Pictured above are only some of the many volumes of the United States Code of Federal Regulations [3] (the “CFR”) – a collection of the countless extant rules promulgated over the years, and still enforced, by the many agencies of the U.S. government. It comes out annually. In 1994 I walked into the Clemson University library with a tape measure and measured the amount of library shelf space consumed by a single year this of collection. The answer: twenty-six feet, not counting the volumes kept for national-security reasons from the general public.

Surely over the intervening 26 years some of the rules that were in place in 1994 have since been repealed. Yet even more surely, a greater number of new rules have been added.

So I ask you, if you are an American: How much of the CFR have you read? If you’re a lawyer, or have studied law, you likely have read some of this gargantuan collection. Ditto if you’re a lobbyist in DC. But even you have read only a teeny-weeny fraction of it.

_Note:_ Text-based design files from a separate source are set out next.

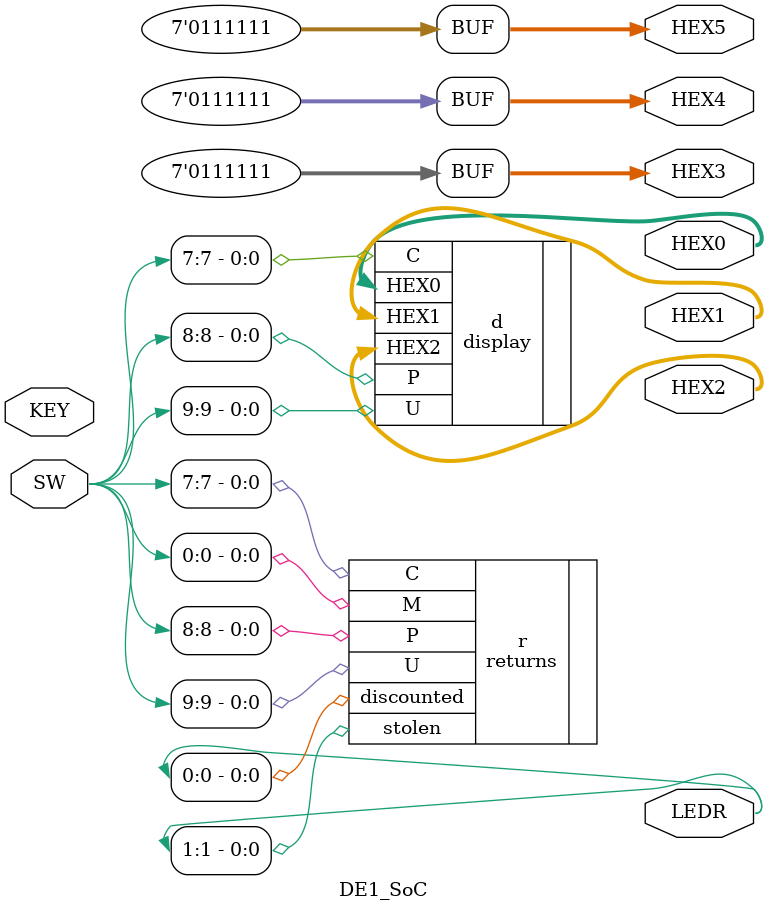
<source format=sv>
module DE1_SoC (HEX0, HEX1, HEX2, HEX3, HEX4, HEX5, KEY, LEDR, SW);
	output logic [6:0] HEX0, HEX1, HEX2, HEX3, HEX4, HEX5;
	output logic [9:0] LEDR;
	input logic [3:0] KEY;
	input logic [9:0] SW;
	
	// Nordstrom's returns
	returns r(.discounted(LEDR[0]), .stolen(LEDR[1]), .U(SW[9]), .P(SW[8]), .C(SW[7]), .M(SW[0]));
	
	// Fred's House of Useful Stuff returns
	display d(.HEX2, .HEX1, .HEX0, .U(SW[9]), .P(SW[8]), .C(SW[7]));
	
	// unused HEX lights
	assign HEX3 = 7'b0111111;
	assign HEX4 = 7'b0111111;
	assign HEX5 = 7'b0111111;
endmodule

</source>
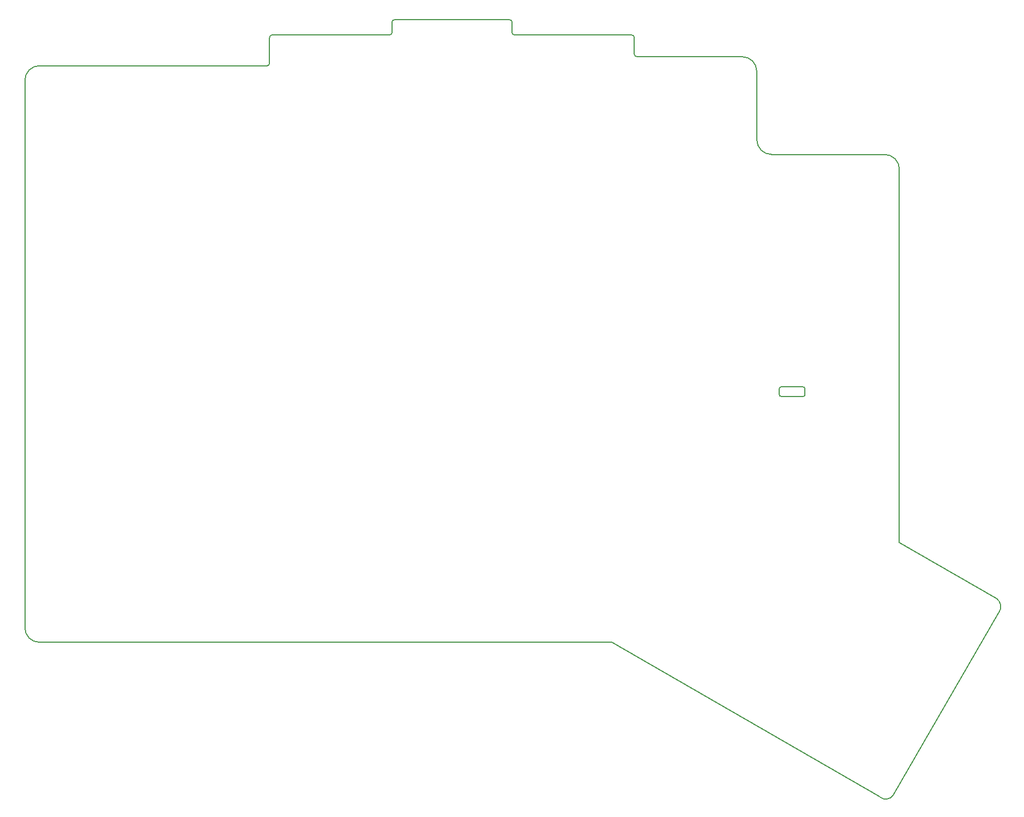
<source format=gm1>
G04 #@! TF.GenerationSoftware,KiCad,Pcbnew,(5.1.9-0-10_14)*
G04 #@! TF.CreationDate,2021-11-12T15:23:44+01:00*
G04 #@! TF.ProjectId,tairakb,74616972-616b-4622-9e6b-696361645f70,1.1*
G04 #@! TF.SameCoordinates,Original*
G04 #@! TF.FileFunction,Profile,NP*
%FSLAX46Y46*%
G04 Gerber Fmt 4.6, Leading zero omitted, Abs format (unit mm)*
G04 Created by KiCad (PCBNEW (5.1.9-0-10_14)) date 2021-11-12 15:23:44*
%MOMM*%
%LPD*%
G01*
G04 APERTURE LIST*
G04 #@! TA.AperFunction,Profile*
%ADD10C,0.150000*%
G04 #@! TD*
G04 APERTURE END LIST*
D10*
X195364000Y-96585000D02*
G75*
G02*
X195064000Y-96285000I0J300000D01*
G01*
X195064000Y-95397000D02*
G75*
G02*
X195364000Y-95097000I300000J0D01*
G01*
X199064000Y-96285000D02*
G75*
G02*
X198764000Y-96585000I-300000J0D01*
G01*
X198764000Y-95097000D02*
G75*
G02*
X199064000Y-95397000I0J-300000D01*
G01*
X195364000Y-95097000D02*
X198764000Y-95097000D01*
X195064000Y-96285000D02*
X195064000Y-95397000D01*
X195364000Y-96585000D02*
X198764000Y-96585000D01*
X199064000Y-95397000D02*
X199064000Y-96285000D01*
X115926000Y-40779000D02*
X115926000Y-44785000D01*
X115546000Y-45165000D02*
X80206000Y-45165000D01*
X115926000Y-44785000D02*
G75*
G02*
X115546000Y-45165000I-380000J0D01*
G01*
X115926000Y-40779000D02*
G75*
G02*
X116306000Y-40399000I380000J0D01*
G01*
X134542000Y-40399000D02*
X116306000Y-40399000D01*
X134922000Y-40019000D02*
G75*
G02*
X134542000Y-40399000I-380000J0D01*
G01*
X134922000Y-40019000D02*
X134922000Y-38398000D01*
X134922000Y-38398000D02*
G75*
G02*
X135302000Y-38018000I380000J0D01*
G01*
X153185000Y-38017000D02*
X135302000Y-38018000D01*
X172180000Y-40400000D02*
X153945000Y-40400000D01*
X153185000Y-38017000D02*
G75*
G02*
X153565000Y-38397000I0J-380000D01*
G01*
X153565000Y-40020000D02*
X153565000Y-38397000D01*
X153945000Y-40400000D02*
G75*
G02*
X153565000Y-40020000I0J380000D01*
G01*
X172560000Y-43379000D02*
X172560000Y-40780000D01*
X172180000Y-40400000D02*
G75*
G02*
X172560000Y-40780000I0J-380000D01*
G01*
X172940000Y-43759000D02*
G75*
G02*
X172560000Y-43379000I0J380000D01*
G01*
X191570000Y-56674000D02*
G75*
G03*
X193856000Y-58960000I2286000J0D01*
G01*
X191570000Y-46046000D02*
G75*
G03*
X189284000Y-43760000I-2286000J0D01*
G01*
X191570000Y-56674000D02*
X191570000Y-46046000D01*
X213710000Y-61246000D02*
G75*
G03*
X211424000Y-58960000I-2286000J0D01*
G01*
X213710000Y-61246000D02*
X213710000Y-119261000D01*
X193856000Y-58960000D02*
X211424000Y-58960000D01*
X189284000Y-43760000D02*
X172940000Y-43759000D01*
X213710000Y-119261000D02*
X228796000Y-127992000D01*
X229177000Y-130151000D02*
G75*
G03*
X228796000Y-127992000I-1270000J889000D01*
G01*
X212755000Y-158597000D02*
X229177000Y-130151000D01*
X210699455Y-158854935D02*
G75*
G03*
X212755000Y-158597000I902545J1126935D01*
G01*
X169040000Y-134800000D02*
X210699455Y-158854935D01*
X80206000Y-134800000D02*
X169040000Y-134800000D01*
X77920000Y-132514000D02*
G75*
G03*
X80206000Y-134800000I2286000J0D01*
G01*
X77920000Y-132514000D02*
X77920000Y-47451000D01*
X80206000Y-45165000D02*
G75*
G03*
X77920000Y-47451000I0J-2286000D01*
G01*
M02*

</source>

Yet nearly every page in this dense and overwhelming collection – so large as to be practically unreadable in its completeness by any normal human being – affects the lives of ordinary Americans.

The belief of persons such as Stiglitz and Warren and Rubio and Cass is that a majority vote by 535 professional politicians along with a favorable signature by another politician who is called “Mr. (and one day Ms.) President” in support of fine words on paper – fine words that create a bevy of bureaucratic jobs to be filled by men and women who write more words – many, many, many more words to be recorded in the CFR and enforced, ultimately, with threats of coercion – will rearrange to good effect the actions of hundreds of millions of ordinary men and women going about their daily affairs. The arrogance is astonishing. The detachment from reality depressing. The naiveté breathtaking.